Жизнерадостно, как новогодняя ёлка, в такт Pink Floyd мелькал наш ящик под названием цветомузыка, переливаясь разноцветными огоньками. Разгорячённый вином Женька Воробьёв выхватил из-за стола Надежду и медленно закачал её в танце. На эту Надю, подружку именинницы, бывшую её одноклассницу, которая сидела напротив нас, я тоже положил глаз, но не потому, что она очаровала меня, а просто из присутствовавших дам, она была наиболее приметна – чернявая, сероглазая, в соответствии с моим вкусом. Чтобы уважить именинницу, я пригласил Зину тоже на танец. Остальные последовали за нами. Образовавшиеся четыре пары медленно и молча топтались на маленьком пятачке у стола в полумраке, о котором срочно позаботился братец Лагутин. Все взгляды приковались к чудо-фонарю, разбрасывающему свои блики по стенам, столу, танцующим парочкам. В дверях стояли родители и умильно созерцали нас. Я тоже уставился на плод своих трудов, но краем глаза видел, что Зина, не отрываясь, смотрит на меня, наверное, полагая, что я этого не замечаю. Я давно обратил внимание на эту Зинину особенность – не отрываясь, рассматривать кого-либо, что-либо, заинтересовавшее её. Абсолютно открытый и бесхитростный человек. Я почему-то избегал встретиться с ней взглядом и упорно разглядывал подмигивающий ящик.

Перед следующим танцем я подсуетился и увёл у Воробья Надежду. Она благосклонно отнеслась к такой рокировке, не расстроившись, что Женька тут же завладел именинницей. Надя так же, как и Зина, рассматривала меня, но исподтишка. Только теперь я нарочно старался перехватить её взгляд, тогда она смущалась и отводила глаза.

Я ещё выпил вина и осмелел вконец.

– Мадам, – обращаюсь к Наде. – Я готов сопроводить вас до самого дома.
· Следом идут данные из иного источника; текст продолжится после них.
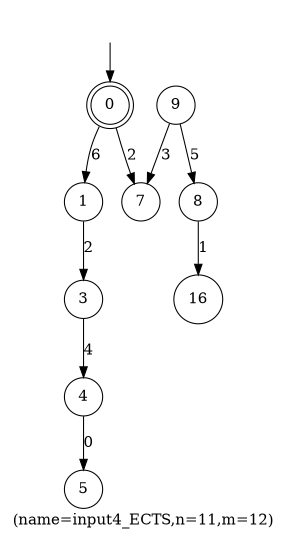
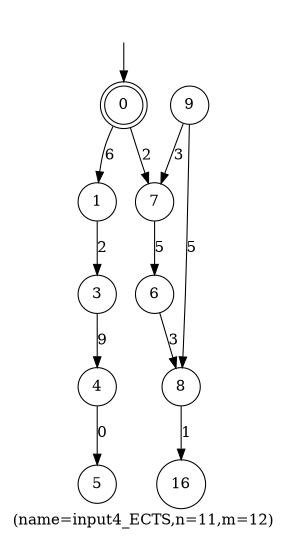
  digraph {
    label="(name=input4_ECTS,n=11,m=12)"
    node [shape=circle]
    _nil [style=invis shape=""]
    0 [shape=doublecircle]
    1
    7
    3
+   6
    4
    5
    n9 [label=16]
    8
    9
    _nil -> 0
    0 -> 1 [label=6]
    0 -> 7 [label=2]
    1 -> 3 [label=2]
-   3 -> 4 [label=4]
+   7 -> 6 [label=5]
+   3 -> 4 [label=9]
+   6 -> 8 [label=3]
    4 -> 5 [label=0]
    8 -> n9 [label=1]
    9 -> 7 [label=3]
    9 -> 8 [label=5]
  }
Как вам моё предложение?

– Да я тут рядом живу, через дом, – разулыбалась та.

«Какая прелесть, – подумал я. – Далеко не переться», – но вслух сказал:

– С вами хоть на Луну! А уж через дом – и вовсе пустяки.

Главное, я опередил Женька, и Надя с этим согласилась. Не знаю, что для меня важнее: благосклонность девушки или обскакать Воробья? Реализован – значит, востребован. Наверное, я пробовал когти.

Оказавшись в Надином подъезде, предусмотрительно интересуюсь:

– И на каком этаже мы живём?

– На пятом, – отвечает она и, стараясь не казаться навязчивой, добавляет: – Дальше не провожай, я сама.

Но я ослушался.

Последний этаж, подъезд без лифта. Высоковато, конечно. Но так даже лучше. Надо найти укромное местечко. Я молча беру Надю за руку, веду по ступенькам вверх. Моя собственная рука с этого момента начинает работать независимо от головы, переплетая и сжимая наши пальцы. Девушка опустила голову и в миг покраснела, но всё-таки позволила ласкать свои пальцы, ладошку. Мы поднимаемся на четвёртый этаж и – удача! Потухшая лампочка. Темнота – друг молодёжи. На лестничной площадке между этажами я останавливаюсь.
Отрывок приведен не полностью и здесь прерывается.